Phase 5: Termination check

Evaluated in order; stops at the first true condition:
ConditionLabel
User chose N at a gateUser-stopped at round N
Coverage plateau (2 rounds no new dimensions + all angles exhausted)Coverage plateau — frontier saturated
max_rounds reached, user chose nMax Rounds Reached — user stopped
max_rounds reached under --autoMax Rounds Reached
Frontier empty + all required categories covered + 2 rounds no new dimensionsConditions Met
Frontier empty before full coverageConvergence — frontier exhausted before full coverage
Hard stop firesHard stop at round N
The termination label “no defects remain” is never used. Termination means coverage is saturated, not that the artifact is defect-free.
7

Phase 6: Final QA report

A Sonnet subagent writes deep-qa-{run_id}/qa-report.md using the coordinator summary, mini-syntheses, and state.json — not raw critique files.If the report file is missing or empty after the subagent completes, the skill re-spawns once. If still missing, a minimal emergency report is written directly from state.json.The report includes: severity-sorted defect registry, disputed defects, coverage assessment, honest caveats, open issues, files examined, and the invocation mode.

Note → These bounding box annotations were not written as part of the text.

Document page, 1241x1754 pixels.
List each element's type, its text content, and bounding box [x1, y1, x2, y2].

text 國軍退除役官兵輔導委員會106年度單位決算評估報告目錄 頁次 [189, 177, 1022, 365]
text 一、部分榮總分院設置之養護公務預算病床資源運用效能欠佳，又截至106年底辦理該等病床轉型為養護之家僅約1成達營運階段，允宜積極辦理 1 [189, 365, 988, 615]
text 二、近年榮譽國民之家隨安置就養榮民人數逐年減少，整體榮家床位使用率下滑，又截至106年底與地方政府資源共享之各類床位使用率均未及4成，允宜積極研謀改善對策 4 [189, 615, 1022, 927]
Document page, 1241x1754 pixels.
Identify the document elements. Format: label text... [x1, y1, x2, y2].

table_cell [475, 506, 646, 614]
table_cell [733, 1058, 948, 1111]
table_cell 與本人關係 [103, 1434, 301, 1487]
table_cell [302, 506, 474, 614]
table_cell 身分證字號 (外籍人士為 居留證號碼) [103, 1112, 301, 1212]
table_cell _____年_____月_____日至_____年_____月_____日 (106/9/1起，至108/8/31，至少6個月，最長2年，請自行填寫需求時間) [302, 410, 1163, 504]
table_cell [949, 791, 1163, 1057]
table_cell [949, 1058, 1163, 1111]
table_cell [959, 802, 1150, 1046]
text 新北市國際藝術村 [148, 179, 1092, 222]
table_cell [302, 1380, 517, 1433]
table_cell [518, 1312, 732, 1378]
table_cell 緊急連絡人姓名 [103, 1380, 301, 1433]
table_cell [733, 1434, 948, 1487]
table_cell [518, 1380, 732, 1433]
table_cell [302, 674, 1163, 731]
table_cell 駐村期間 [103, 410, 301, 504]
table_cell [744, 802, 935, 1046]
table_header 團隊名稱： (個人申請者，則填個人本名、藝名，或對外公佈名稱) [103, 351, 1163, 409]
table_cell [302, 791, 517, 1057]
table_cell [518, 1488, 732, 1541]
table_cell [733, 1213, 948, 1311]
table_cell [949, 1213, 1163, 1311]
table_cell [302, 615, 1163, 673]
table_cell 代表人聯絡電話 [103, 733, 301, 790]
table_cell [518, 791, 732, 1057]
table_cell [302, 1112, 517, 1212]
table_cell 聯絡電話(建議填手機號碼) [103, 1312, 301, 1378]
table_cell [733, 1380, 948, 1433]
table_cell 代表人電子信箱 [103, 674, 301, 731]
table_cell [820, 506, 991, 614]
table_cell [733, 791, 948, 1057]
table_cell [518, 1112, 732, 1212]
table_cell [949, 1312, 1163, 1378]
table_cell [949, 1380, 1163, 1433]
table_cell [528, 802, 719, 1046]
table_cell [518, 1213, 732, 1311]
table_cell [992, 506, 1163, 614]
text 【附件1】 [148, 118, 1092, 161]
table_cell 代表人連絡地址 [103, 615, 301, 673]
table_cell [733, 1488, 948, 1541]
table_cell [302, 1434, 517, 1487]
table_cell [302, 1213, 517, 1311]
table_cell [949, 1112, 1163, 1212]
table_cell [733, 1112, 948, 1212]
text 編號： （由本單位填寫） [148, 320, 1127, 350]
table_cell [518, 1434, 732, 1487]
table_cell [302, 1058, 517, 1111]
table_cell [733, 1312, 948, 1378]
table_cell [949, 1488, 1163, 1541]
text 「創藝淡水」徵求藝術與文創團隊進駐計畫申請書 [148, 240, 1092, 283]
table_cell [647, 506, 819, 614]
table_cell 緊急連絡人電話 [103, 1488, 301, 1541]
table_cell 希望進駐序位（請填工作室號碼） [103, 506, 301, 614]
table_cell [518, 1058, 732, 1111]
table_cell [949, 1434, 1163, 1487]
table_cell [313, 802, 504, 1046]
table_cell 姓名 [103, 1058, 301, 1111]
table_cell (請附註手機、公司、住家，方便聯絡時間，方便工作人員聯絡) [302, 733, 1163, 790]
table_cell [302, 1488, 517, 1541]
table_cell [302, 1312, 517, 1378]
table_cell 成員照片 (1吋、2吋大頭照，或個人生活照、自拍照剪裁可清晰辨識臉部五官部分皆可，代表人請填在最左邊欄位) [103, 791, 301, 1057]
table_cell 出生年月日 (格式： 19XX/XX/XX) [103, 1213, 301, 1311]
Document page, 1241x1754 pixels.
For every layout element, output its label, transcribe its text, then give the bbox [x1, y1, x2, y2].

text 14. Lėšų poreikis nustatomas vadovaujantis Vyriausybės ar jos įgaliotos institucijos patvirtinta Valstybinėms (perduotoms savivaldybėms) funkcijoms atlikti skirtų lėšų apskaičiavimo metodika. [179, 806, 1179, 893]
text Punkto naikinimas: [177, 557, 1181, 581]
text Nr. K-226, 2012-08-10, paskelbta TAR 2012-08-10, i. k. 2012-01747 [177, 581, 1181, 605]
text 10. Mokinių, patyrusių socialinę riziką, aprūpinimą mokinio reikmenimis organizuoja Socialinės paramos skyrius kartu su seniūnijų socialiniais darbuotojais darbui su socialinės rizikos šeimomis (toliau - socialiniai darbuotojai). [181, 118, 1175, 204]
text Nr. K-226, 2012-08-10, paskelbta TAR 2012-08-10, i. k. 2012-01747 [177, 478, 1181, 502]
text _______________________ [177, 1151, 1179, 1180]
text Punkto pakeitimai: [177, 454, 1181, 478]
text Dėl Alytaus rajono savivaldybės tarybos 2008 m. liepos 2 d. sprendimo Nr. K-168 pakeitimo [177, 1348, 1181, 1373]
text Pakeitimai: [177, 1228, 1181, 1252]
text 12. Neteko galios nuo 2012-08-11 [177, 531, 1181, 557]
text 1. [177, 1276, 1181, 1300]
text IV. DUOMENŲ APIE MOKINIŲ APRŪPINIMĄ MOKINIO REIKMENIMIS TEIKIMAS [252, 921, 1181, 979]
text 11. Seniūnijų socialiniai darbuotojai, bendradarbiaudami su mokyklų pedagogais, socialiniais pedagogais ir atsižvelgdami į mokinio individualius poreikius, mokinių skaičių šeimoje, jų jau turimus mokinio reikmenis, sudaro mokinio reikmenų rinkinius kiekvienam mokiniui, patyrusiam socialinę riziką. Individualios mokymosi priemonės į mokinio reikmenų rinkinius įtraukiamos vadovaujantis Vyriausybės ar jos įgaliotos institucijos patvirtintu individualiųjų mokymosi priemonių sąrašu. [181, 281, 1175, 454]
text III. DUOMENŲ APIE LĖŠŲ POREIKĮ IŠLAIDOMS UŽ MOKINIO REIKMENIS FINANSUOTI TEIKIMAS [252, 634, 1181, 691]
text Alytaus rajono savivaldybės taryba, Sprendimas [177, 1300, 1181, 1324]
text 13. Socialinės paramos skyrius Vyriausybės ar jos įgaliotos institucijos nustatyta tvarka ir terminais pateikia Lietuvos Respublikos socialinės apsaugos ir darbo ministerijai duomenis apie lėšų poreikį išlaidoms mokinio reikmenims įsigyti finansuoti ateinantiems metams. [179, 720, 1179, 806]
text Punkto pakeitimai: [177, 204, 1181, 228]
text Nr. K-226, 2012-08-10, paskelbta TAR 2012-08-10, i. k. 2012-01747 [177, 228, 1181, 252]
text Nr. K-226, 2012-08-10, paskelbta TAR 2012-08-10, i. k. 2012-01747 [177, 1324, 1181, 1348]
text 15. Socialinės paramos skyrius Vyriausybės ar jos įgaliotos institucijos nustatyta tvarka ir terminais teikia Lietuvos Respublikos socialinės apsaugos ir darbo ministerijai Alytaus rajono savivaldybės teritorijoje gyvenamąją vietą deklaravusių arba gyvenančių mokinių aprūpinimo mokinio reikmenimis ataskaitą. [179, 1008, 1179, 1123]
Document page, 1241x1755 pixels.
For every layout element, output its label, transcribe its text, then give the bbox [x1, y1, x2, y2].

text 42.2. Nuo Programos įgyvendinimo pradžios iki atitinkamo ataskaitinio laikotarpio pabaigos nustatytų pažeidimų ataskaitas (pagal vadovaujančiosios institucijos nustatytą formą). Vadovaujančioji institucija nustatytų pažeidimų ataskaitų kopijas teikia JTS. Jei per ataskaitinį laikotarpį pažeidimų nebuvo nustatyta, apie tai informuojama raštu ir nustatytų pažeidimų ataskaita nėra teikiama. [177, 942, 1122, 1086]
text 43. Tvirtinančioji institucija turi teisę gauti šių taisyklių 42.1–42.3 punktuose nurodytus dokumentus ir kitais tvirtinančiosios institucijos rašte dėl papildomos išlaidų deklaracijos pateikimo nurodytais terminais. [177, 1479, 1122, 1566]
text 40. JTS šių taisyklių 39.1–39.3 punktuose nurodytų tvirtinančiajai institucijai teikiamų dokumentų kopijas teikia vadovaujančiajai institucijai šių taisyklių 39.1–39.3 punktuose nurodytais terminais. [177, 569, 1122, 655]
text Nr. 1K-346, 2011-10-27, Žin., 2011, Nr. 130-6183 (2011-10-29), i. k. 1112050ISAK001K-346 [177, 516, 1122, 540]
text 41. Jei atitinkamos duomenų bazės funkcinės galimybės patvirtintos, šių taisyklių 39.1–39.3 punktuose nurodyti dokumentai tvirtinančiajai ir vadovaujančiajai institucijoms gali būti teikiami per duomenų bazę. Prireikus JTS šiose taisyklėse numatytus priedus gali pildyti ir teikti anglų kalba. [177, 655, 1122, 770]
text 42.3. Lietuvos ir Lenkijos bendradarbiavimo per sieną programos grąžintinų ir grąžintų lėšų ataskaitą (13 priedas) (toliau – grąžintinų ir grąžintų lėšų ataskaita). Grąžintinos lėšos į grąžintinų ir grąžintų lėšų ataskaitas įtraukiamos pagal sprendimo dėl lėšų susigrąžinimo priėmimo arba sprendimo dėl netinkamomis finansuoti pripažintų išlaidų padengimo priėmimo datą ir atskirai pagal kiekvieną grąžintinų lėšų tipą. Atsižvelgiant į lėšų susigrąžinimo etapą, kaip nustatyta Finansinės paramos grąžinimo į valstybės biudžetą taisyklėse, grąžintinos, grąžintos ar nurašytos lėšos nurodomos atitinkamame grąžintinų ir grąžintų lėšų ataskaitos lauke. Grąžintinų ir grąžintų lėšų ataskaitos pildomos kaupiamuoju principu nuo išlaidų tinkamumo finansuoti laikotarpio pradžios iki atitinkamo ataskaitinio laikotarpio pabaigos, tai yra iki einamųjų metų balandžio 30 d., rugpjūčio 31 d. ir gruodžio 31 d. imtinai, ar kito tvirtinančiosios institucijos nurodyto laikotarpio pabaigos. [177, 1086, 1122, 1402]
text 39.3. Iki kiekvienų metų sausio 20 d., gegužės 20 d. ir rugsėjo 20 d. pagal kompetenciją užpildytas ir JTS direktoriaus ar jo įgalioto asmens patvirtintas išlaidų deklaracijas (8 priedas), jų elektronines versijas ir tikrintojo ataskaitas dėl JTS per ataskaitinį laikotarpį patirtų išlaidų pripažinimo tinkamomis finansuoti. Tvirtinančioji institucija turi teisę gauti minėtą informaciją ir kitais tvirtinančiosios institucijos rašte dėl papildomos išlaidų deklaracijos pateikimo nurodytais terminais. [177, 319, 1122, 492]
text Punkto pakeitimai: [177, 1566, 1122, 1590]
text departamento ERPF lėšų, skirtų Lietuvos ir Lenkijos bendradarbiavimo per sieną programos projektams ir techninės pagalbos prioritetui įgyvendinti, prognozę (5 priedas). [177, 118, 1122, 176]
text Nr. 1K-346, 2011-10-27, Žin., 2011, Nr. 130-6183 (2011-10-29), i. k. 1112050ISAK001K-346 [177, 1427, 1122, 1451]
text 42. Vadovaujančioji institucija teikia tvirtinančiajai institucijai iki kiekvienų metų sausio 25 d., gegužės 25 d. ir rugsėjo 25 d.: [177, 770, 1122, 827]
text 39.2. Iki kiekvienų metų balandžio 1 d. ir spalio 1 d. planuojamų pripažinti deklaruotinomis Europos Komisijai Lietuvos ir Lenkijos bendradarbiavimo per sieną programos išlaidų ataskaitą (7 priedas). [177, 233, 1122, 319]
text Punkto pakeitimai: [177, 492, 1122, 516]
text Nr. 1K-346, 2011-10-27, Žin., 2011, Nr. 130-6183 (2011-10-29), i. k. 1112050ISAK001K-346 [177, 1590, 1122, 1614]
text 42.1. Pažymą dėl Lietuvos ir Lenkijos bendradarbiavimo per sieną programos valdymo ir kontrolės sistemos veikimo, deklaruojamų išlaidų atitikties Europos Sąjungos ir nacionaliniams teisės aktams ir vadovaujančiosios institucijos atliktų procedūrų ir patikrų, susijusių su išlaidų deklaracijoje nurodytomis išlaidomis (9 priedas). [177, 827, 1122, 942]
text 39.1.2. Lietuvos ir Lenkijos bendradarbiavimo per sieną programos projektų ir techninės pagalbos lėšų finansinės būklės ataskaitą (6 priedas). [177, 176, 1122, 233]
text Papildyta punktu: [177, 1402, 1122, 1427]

Integration with /deep-design and /deep-research

Both skills offer an automatic QA pass after their final output is written. When invoked this way:
  • --auto is always set — all interactive gates are skipped
  • --type is always set by the parent (doc for /deep-design, research for /deep-research)
  • run_id takes the form {parent_run_id}-qa
  • QA report is written to deep-qa-{parent_run_id}-qa/qa-report.md — never into the parent’s output directory
  • max_rounds defaults to 4 unless the parent specifies otherwise

Self-review checklist

Before delivering, verify all of the following:
  • State file is valid JSON after every round; generation counter incremented after every state write
  • No angle has status in_progress after a round completes
  • Every critique file has: Defects, Severity, Scenario, Root Cause, Mini-Synthesis, New Angles
  • Every critique file’s declared **QA Dimension:** matches the angle’s dimension in state.json
  • No angle explored more than 2 times
  • All required dimension categories have ≥1 explored angle per state.json required_categories_covered
  • Disputed defects documented in coordinator summary — not silently dropped
  • Final report does NOT read raw critique files
  • For research type: fact verification ran before synthesis
  • Termination label is from the Phase 5 label table — never “no defects remain”
  • hard_stop stored in state.json and never modified after initialization
  • All pre-spawn file writes verified non-empty before Agent tool call

Golden rules

A critic that says “looks good” has failed. Every artifact has defects — find them.
“This might be unclear” is not a defect. “A reader with context X but not Y will interpret section Z as [wrong meaning], causing [consequence]” is a defect.
Don’t inflate minor defects to critical. Don’t downgrade critical defects to minor. A 100% acceptance rate from a severity judge is evidence of failure.
Suggested remediations are optional guidance. The artifact owner decides how to fix. The skill never modifies the artifact.
The most dangerous defects are omissions — components referenced but not specified, error paths not defined, assumptions not stated.
The coordinator orchestrates; it does not evaluate. Severity classification is always delegated to independent judge agents.
The report is honest about what wasn’t covered. Never write “no defects remain” in a termination label.
Disputed defects are documented with their rationale, not silently dropped from the report.
Don’t apply code security analysis to a research report. QA dimensions must match the artifact type.
The hard stop check fires before every round gate and cannot be bypassed, extended, or deferred by any means.